Core Product Value: How You Get a User To Stick
Core product value is that one thing that if a user gets to experience it, it will cause them to become activated.
Some people define it as a leading indicator of engaged users.
For example, Facebook knows that if they can get you to follow 7 friends within 10 days of signup, then you’re very likely to stay engaged.
Zynga found that if they could get a user to come back after 1 day of signing up they would become engaged and paying.
Dropbox gets a user to put at least one file in a Dropbox folder on one device that gets them hooked.
For Clarity it was experiencing a call.
For Instagram, I’m going to assume it’s getting a user to post a photo with a filter to their social network of choice.
What’s cool is that you don’t need to guess what it is.
All you need to do is learn from your most successful users — the ones that are active.
Uncovering Your Customer’s Path To Success
What I would suggest is for you to pull the activity stream (sometimes call the clickstream, or click path) for your most engaged users, then look for commonalities amongst them, in regards to their common activities after they sign up.
Referrer Source: Where did they come from? What was the Product Promise on the home page when they signed up?
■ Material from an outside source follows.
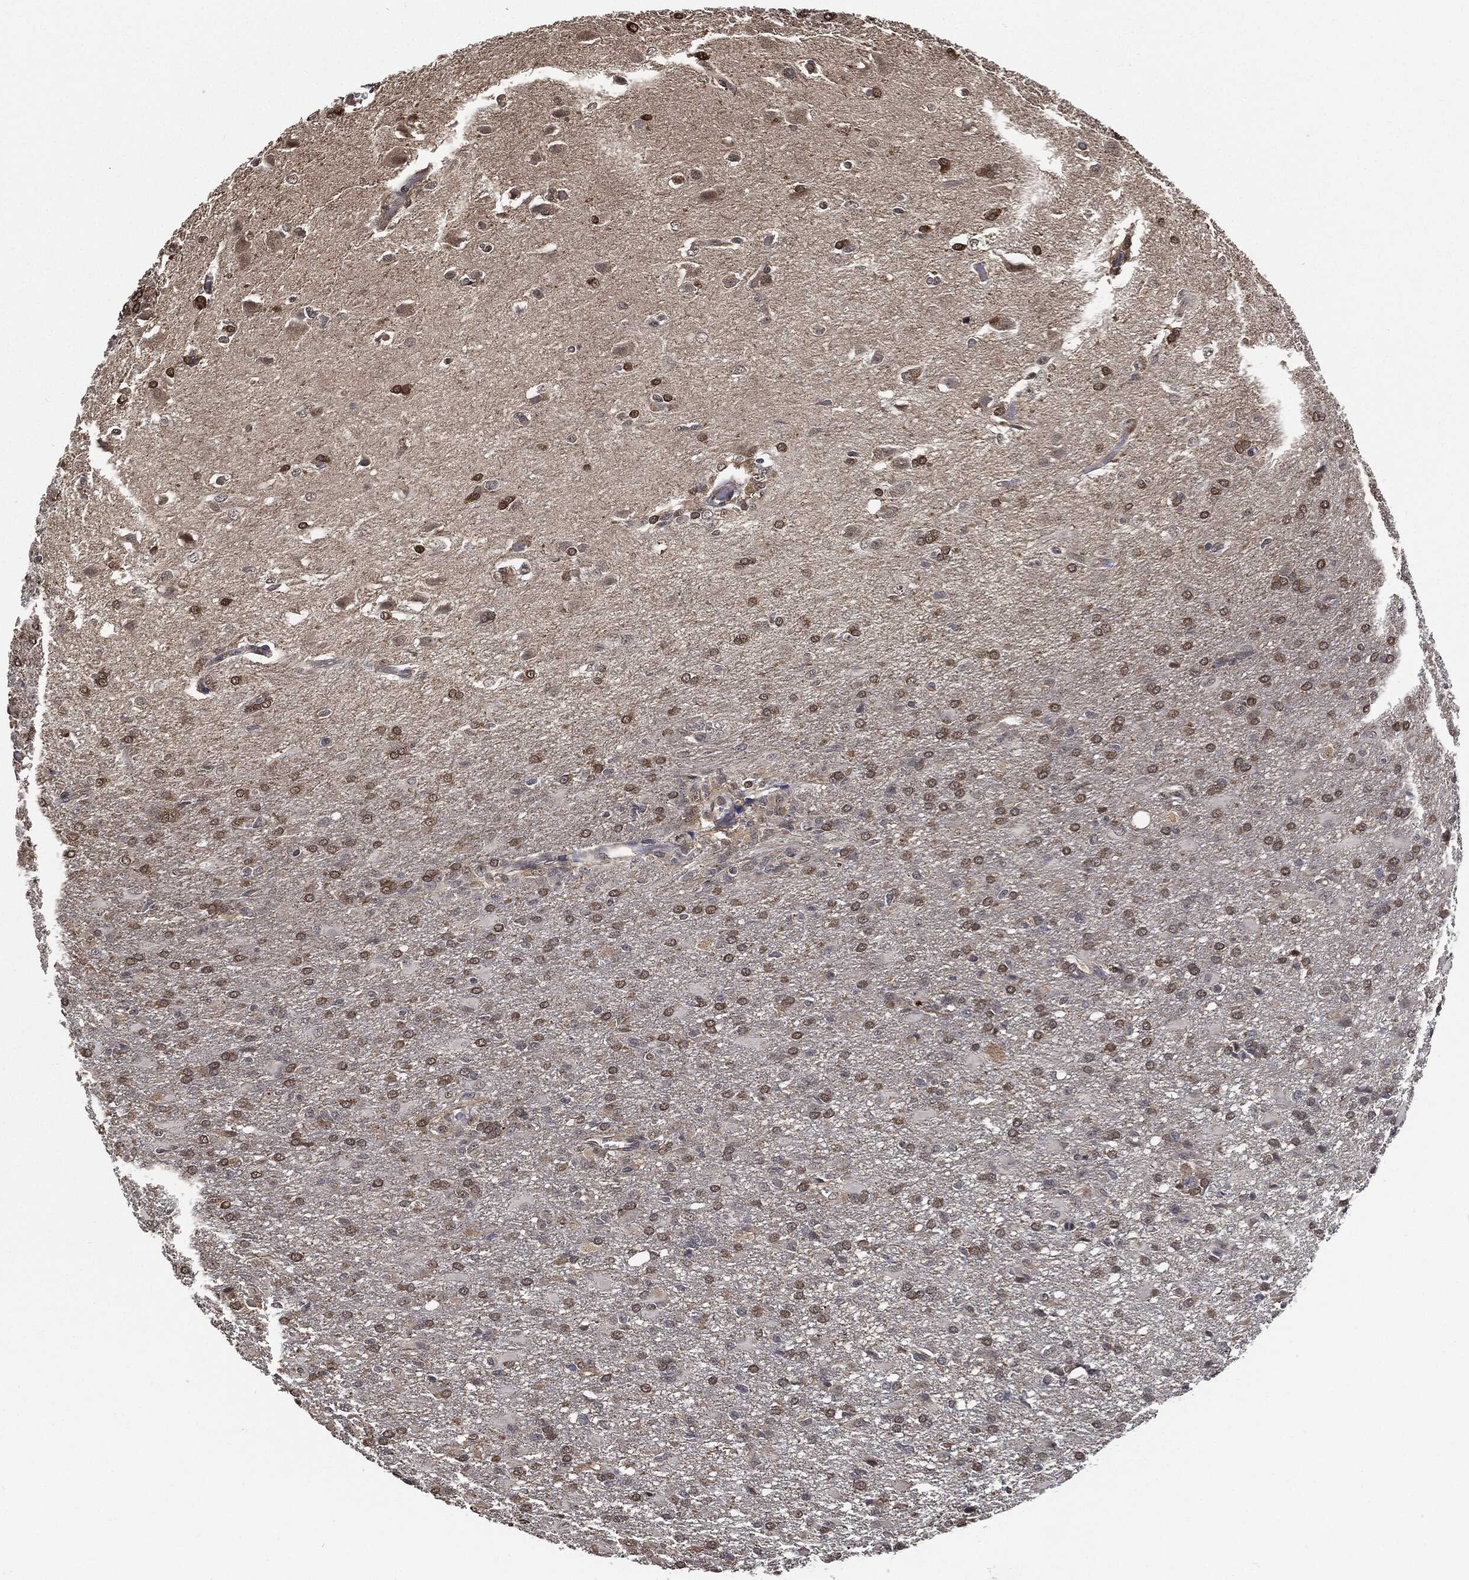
{"staining": {"intensity": "weak", "quantity": "25%-75%", "location": "cytoplasmic/membranous,nuclear"}, "tissue": "glioma", "cell_type": "Tumor cells", "image_type": "cancer", "snomed": [{"axis": "morphology", "description": "Glioma, malignant, High grade"}, {"axis": "topography", "description": "Brain"}], "caption": "The immunohistochemical stain labels weak cytoplasmic/membranous and nuclear staining in tumor cells of high-grade glioma (malignant) tissue. (DAB IHC with brightfield microscopy, high magnification).", "gene": "S100A9", "patient": {"sex": "male", "age": 68}}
Feature Usage: How did they explore your product? What actions did they take in the first few uses of the product? What features have they used?
Ask Them: Survey them using a simple question “What’s the primary value you received from this product?”
Once you have all the data collected, look for the overlap of each users experience thus far. See if you can find that one thing — or a few steps — that if you could get EVERY user to experience it, it would activate them.
This process is tedious but it can help remove a lot of clutter and confusion for your customers.
Many startups overbuild. They may have had a core offering, but after they didn’t find initial traction, they built a whole bunch of features hoping one would stick and help them differentiate and grow.
What happens instead is it confuses the product experience.
Your job is to declutter and present the user with just the information they need to move on to the next step and hopefully experience the core product value.